### Prompt
Could you write out these lines again, replacing "Absolutely" with "Without hesitation" throughout and changing nothing else? Leave the pictures out.

### Dataset records
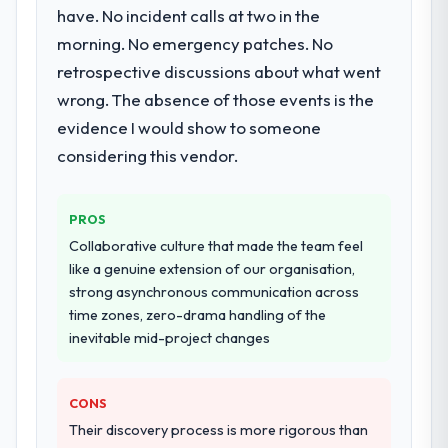
Would you recommend this company to
scope expanded to include technical
have. No incident calls at two in the
others, and would you work with them
consultancy during discovery that materially
morning. No emergency patches. No
again?
improved our requirements. They also took
retrospective discussions about what went
Absolutely. With a specific note that the
ownership of the third-party integration
value starts in the discovery phase — clients
workstream that had been a coordination
wrong. The absence of those events is the
who approach that process with
challenge in previous projects, removing
evidence I would show to someone
seriousness will get the most from the
that complexity from our internal team
considering this vendor.
engagement. We invested appropriately at
entirely.
the front end and the returns are evident in
what was delivered.
Why did you choose this company over
PROS
other providers you considered?
Collaborative culture that made the team feel
We ran a structured shortlisting process
like a genuine extension of our organisation,
across five vendors. The technical
strong asynchronous communication across
evaluation eliminated two immediately. Of
time zones, zero-drama handling of the
the remaining three, this team's proposal
inevitable mid-project changes
was differentiated by the specificity of their
Embedded Systems Development approach
and the evidence base they provided —
CONS
reference projects in Insurance contexts,
Their discovery process is more rigorous than
not generic case studies. The reference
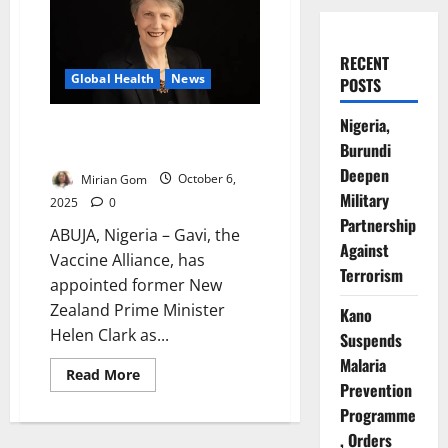
RECENT
Global Health
News
POSTS
Nigeria,
Helen Clark Named Gavi Board
Burundi
Chair from January 2026
Deepen
Mirian Gom
October 6,
Military
2025
0
Partnership
ABUJA, Nigeria – Gavi, the
Against
Vaccine Alliance, has
Terrorism
appointed former New
Zealand Prime Minister
Kano
Helen Clark as...
Suspends
Malaria
Read
Read More
more
Prevention
about
Programme
Helen
Clark
, Orders
Named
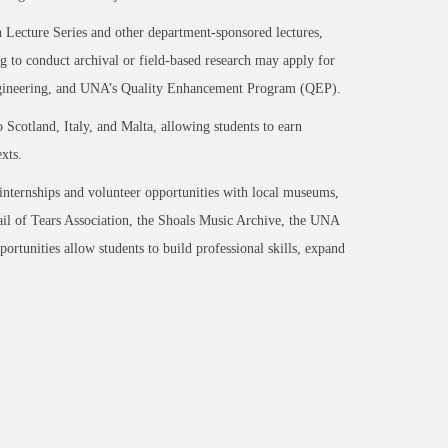
on Lecture Series and other department-sponsored lectures,
ng to conduct archival or field-based research may apply for
 Engineering, and UNA’s Quality Enhancement Program (QEP).
 Scotland, Italy, and Malta, allowing students to earn
xts.
internships and volunteer opportunities with local museums,
rail of Tears Association, the Shoals Music Archive, the UNA
portunities allow students to build professional skills, expand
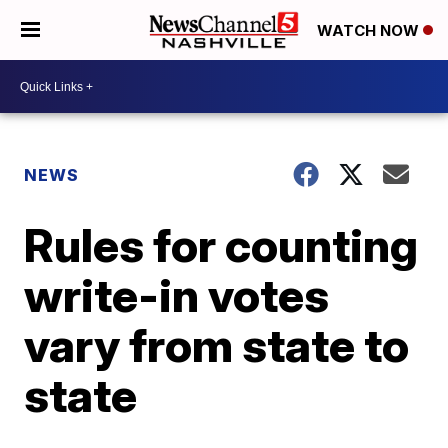
WATCH NOW
NEWS
Rules for counting
write-in votes
vary from state to
state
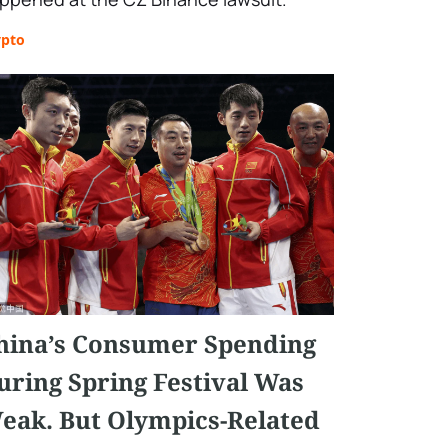
ypto
hina’s Consumer Spending
uring Spring Festival Was
eak. But Olympics-Related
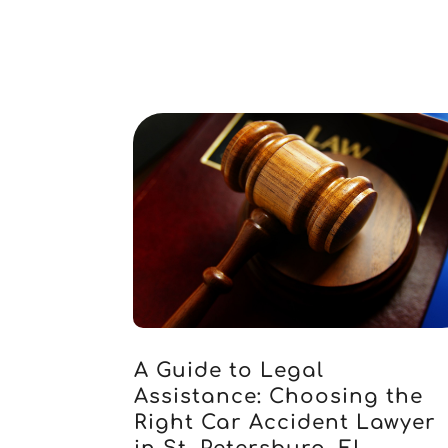
A Guide to Legal
Assistance: Choosing the
Right Car Accident Lawyer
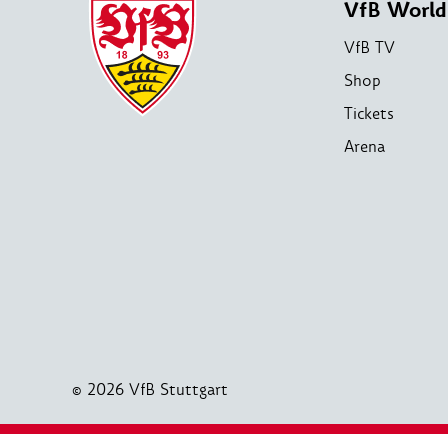
VfB World
VfB TV
Shop
Tickets
Arena
© 2026 VfB Stuttgart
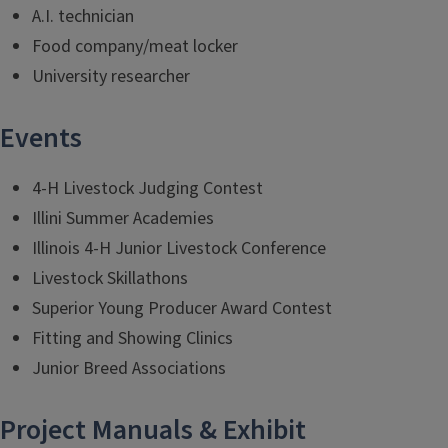
A.I. technician
Food company/meat locker
University researcher
Events
4-H Livestock Judging Contest
Illini Summer Academies
Illinois 4-H Junior Livestock Conference
Livestock Skillathons
Superior Young Producer Award Contest
Fitting and Showing Clinics
Junior Breed Associations
Project Manuals & Exhibit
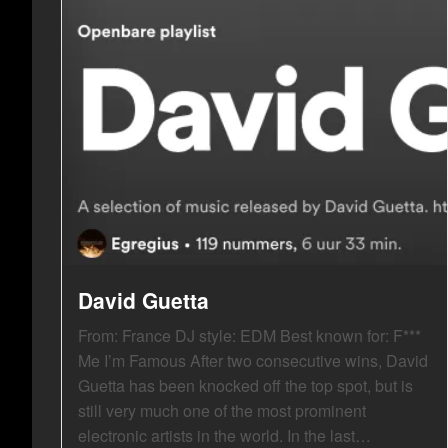
David Guetta
From: France DJ style: EDM Best known for: F***
Me I’m Famous After two consecutive wins, David
Guetta has been knocked off the top spot, but is
still very much one of the most prominent
electronic artists in the world. In the last…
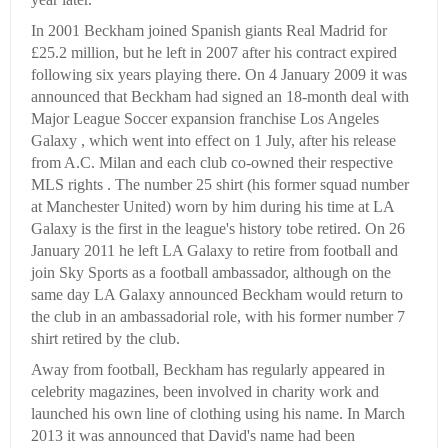
In 2001 Beckham joined Spanish giants Real Madrid for
£25.2 million, but he left in 2007 after his contract expired
following six years playing there. On 4 January 2009 it was
announced that Beckham had signed an 18-month deal with
Major League Soccer expansion franchise Los Angeles
Galaxy , which went into effect on 1 July, after his release
from A.C. Milan and each club co-owned their respective
MLS rights . The number 25 shirt (his former squad number
at Manchester United) worn by him during his time at LA
Galaxy is the first in the league's history tobe retired. On 26
January 2011 he left LA Galaxy to retire from football and
join Sky Sports as a football ambassador, although on the
same day LA Galaxy announced Beckham would return to
the club in an ambassadorial role, with his former number 7
shirt retired by the club.
Away from football, Beckham has regularly appeared in
celebrity magazines, been involved in charity work and
launched his own line of clothing using his name. In March
2013 it was announced that David's name had been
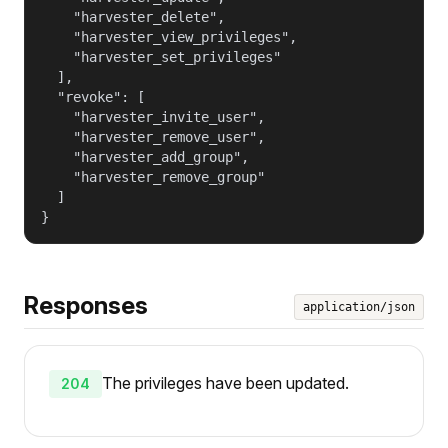
    "harvester_delete",

    "harvester_view_privileges",

    "harvester_set_privileges"

  ],

  "revoke": [

    "harvester_invite_user",

    "harvester_remove_user",

    "harvester_add_group",

    "harvester_remove_group"

  ]

}
Responses
application/json
The privileges have been updated.
204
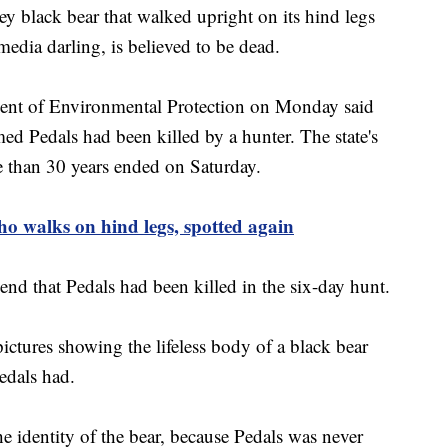
lack bear that walked upright on its hind legs
media darling, is believed to be dead.
ment of Environmental Protection on Monday said
ed Pedals had been killed by a hunter. The state's
e than 30 years ended on Saturday.
 walks on hind legs, spotted again
nd that Pedals had been killed in the six-day hunt.
ctures showing the lifeless body of a black bear
Pedals had.
he identity of the bear, because Pedals was never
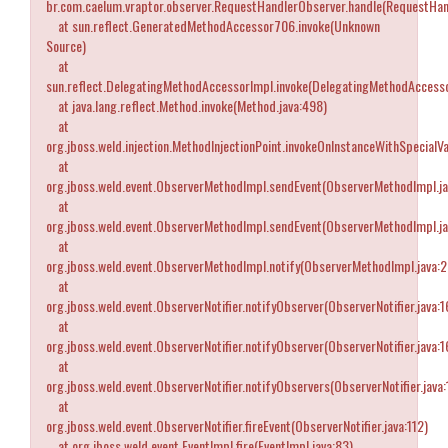
br.com.caelum.vraptor.observer.RequestHandlerObserver.handle(RequestHan
at sun.reflect.GeneratedMethodAccessor706.invoke(Unknown
Source)
at
sun.reflect.DelegatingMethodAccessorImpl.invoke(DelegatingMethodAccesso
at java.lang.reflect.Method.invoke(Method.java:498)
at
org.jboss.weld.injection.MethodInjectionPoint.invokeOnInstanceWithSpecialVa
at
org.jboss.weld.event.ObserverMethodImpl.sendEvent(ObserverMethodImpl.ja
at
org.jboss.weld.event.ObserverMethodImpl.sendEvent(ObserverMethodImpl.ja
at
org.jboss.weld.event.ObserverMethodImpl.notify(ObserverMethodImpl.java:
at
org.jboss.weld.event.ObserverNotifier.notifyObserver(ObserverNotifier.java:1
at
org.jboss.weld.event.ObserverNotifier.notifyObserver(ObserverNotifier.java:1
at
org.jboss.weld.event.ObserverNotifier.notifyObservers(ObserverNotifier.java:
at
org.jboss.weld.event.ObserverNotifier.fireEvent(ObserverNotifier.java:112)
at org.jboss.weld.event.EventImpl.fire(EventImpl.java:83)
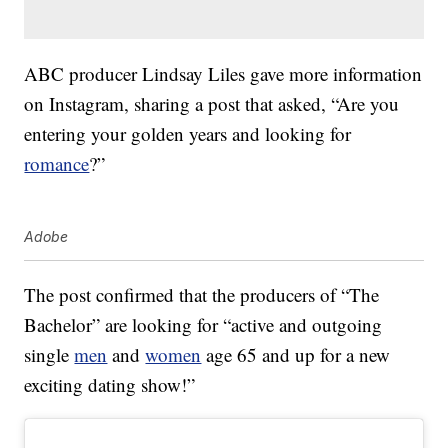
ABC producer Lindsay Liles gave more information
on Instagram, sharing a post that asked, “Are you
entering your golden years and looking for
romance
?”
Adobe
The post confirmed that the producers of “The
Bachelor” are looking for “active and outgoing
single
men
and
women
age 65 and up for a new
exciting dating show!”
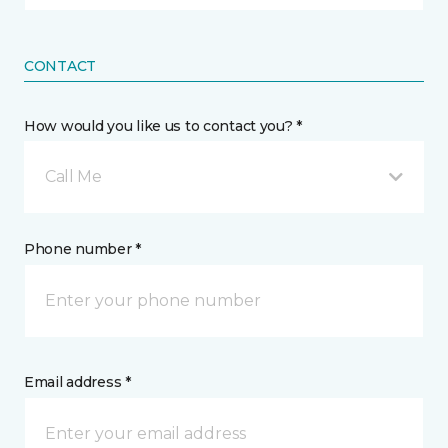
CONTACT
How would you like us to contact you? *
Call Me
Phone number *
Email address *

### Solution
Would you recommend this company to
scope expanded to include technical
have. No incident calls at two in the
others, and would you work with them
consultancy during discovery that materially
morning. No emergency patches. No
again?
improved our requirements. They also took
retrospective discussions about what went
Without hesitation. With a specific note that the
ownership of the third-party integration
value starts in the discovery phase — clients
workstream that had been a coordination
wrong. The absence of those events is the
who approach that process with
challenge in previous projects, removing
evidence I would show to someone
seriousness will get the most from the
that complexity from our internal team
considering this vendor.
engagement. We invested appropriately at
entirely.
the front end and the returns are evident in
what was delivered.
Why did you choose this company over
PROS
other providers you considered?
Collaborative culture that made the team feel
We ran a structured shortlisting process
like a genuine extension of our organisation,
across five vendors. The technical
strong asynchronous communication across
evaluation eliminated two immediately. Of
time zones, zero-drama handling of the
the remaining three, this team's proposal
inevitable mid-project changes
was differentiated by the specificity of their
Embedded Systems Development approach
and the evidence base they provided —
CONS
reference projects in Insurance contexts,
Their discovery process is more rigorous than
not generic case studies. The reference
RECENT
Global Health
News
POSTS
Nigeria,
Helen Clark Named Gavi Board
Burundi
Chair from January 2026
Deepen
Mirian Gom
October 6,
Military
2025
0
Partnership
ABUJA, Nigeria – Gavi, the
Against
Vaccine Alliance, has
Terrorism
appointed former New
Zealand Prime Minister
Kano
Helen Clark as...
Suspends
Malaria
Read
Read More
more
Prevention
about
Programme
Helen
Clark
, Orders
Named
on Lecture Series and other department-sponsored lectures,
ng to conduct archival or field-based research may apply for
 Engineering, and UNA’s Quality Enhancement Program (QEP).
 Scotland, Italy, and Malta, allowing students to earn
xts.
internships and volunteer opportunities with local museums,
rail of Tears Association, the Shoals Music Archive, the UNA
portunities allow students to build professional skills, expand
WATCH NOW
NEWS
Rules for counting
write-in votes
vary from state to
state
ypto
hina’s Consumer Spending
uring Spring Festival Was
eak. But Olympics-Related
A Guide to Legal
Assistance: Choosing the
Right Car Accident Lawyer
VfB World
VfB TV
Shop
Tickets
Arena
© 2026 VfB Stuttgart
A.I. technician
Food company/meat locker
University researcher
Events
4-H Livestock Judging Contest
Illini Summer Academies
Illinois 4-H Junior Livestock Conference
Livestock Skillathons
Superior Young Producer Award Contest
Fitting and Showing Clinics
Junior Breed Associations
Project Manuals & Exhibit
David Guetta
From: France DJ style: EDM Best known for: F***
Me I’m Famous After two consecutive wins, David
Guetta has been knocked off the top spot, but is
still very much one of the most prominent
electronic artists in the world. In the last…
In 2001 Beckham joined Spanish giants Real Madrid for
£25.2 million, but he left in 2007 after his contract expired
following six years playing there. On 4 January 2009 it was
announced that Beckham had signed an 18-month deal with
Major League Soccer expansion franchise Los Angeles
Galaxy , which went into effect on 1 July, after his release
from A.C. Milan and each club co-owned their respective
MLS rights . The number 25 shirt (his former squad number
at Manchester United) worn by him during his time at LA
Galaxy is the first in the league's history tobe retired. On 26
January 2011 he left LA Galaxy to retire from football and
join Sky Sports as a football ambassador, although on the
same day LA Galaxy announced Beckham would return to
the club in an ambassadorial role, with his former number 7
shirt retired by the club.
Away from football, Beckham has regularly appeared in
celebrity magazines, been involved in charity work and
launched his own line of clothing using his name. In March
2013 it was announced that David's name had been
    "harvester_delete",

    "harvester_view_privileges",

    "harvester_set_privileges"

  ],

  "revoke": [

    "harvester_invite_user",

    "harvester_remove_user",

    "harvester_add_group",

    "harvester_remove_group"

  ]

}
Responses
application/json
The privileges have been updated.
204
lack bear that walked upright on its hind legs
media darling, is believed to be dead.
ment of Environmental Protection on Monday said
ed Pedals had been killed by a hunter. The state's
e than 30 years ended on Saturday.
 walks on hind legs, spotted again
nd that Pedals had been killed in the six-day hunt.
ctures showing the lifeless body of a black bear
Pedals had.
he identity of the bear, because Pedals was never
br.com.caelum.vraptor.observer.RequestHandlerObserver.handle(RequestHan
at sun.reflect.GeneratedMethodAccessor706.invoke(Unknown
Source)
at
sun.reflect.DelegatingMethodAccessorImpl.invoke(DelegatingMethodAccesso
at java.lang.reflect.Method.invoke(Method.java:498)
at
org.jboss.weld.injection.MethodInjectionPoint.invokeOnInstanceWithSpecialVa
at
org.jboss.weld.event.ObserverMethodImpl.sendEvent(ObserverMethodImpl.ja
at
org.jboss.weld.event.ObserverMethodImpl.sendEvent(ObserverMethodImpl.ja
at
org.jboss.weld.event.ObserverMethodImpl.notify(ObserverMethodImpl.java:
at
org.jboss.weld.event.ObserverNotifier.notifyObserver(ObserverNotifier.java:1
at
org.jboss.weld.event.ObserverNotifier.notifyObserver(ObserverNotifier.java:1
at
org.jboss.weld.event.ObserverNotifier.notifyObservers(ObserverNotifier.java:
at
org.jboss.weld.event.ObserverNotifier.fireEvent(ObserverNotifier.java:112)
at org.jboss.weld.event.EventImpl.fire(EventImpl.java:83)
ABC producer Lindsay Liles gave more information
on Instagram, sharing a post that asked, “Are you
entering your golden years and looking for
romance
?”
Adobe
The post confirmed that the producers of “The
Bachelor” are looking for “active and outgoing
single
men
and
women
age 65 and up for a new
exciting dating show!”
CONTACT
How would you like us to contact you? *
Call Me
Phone number *
Email address *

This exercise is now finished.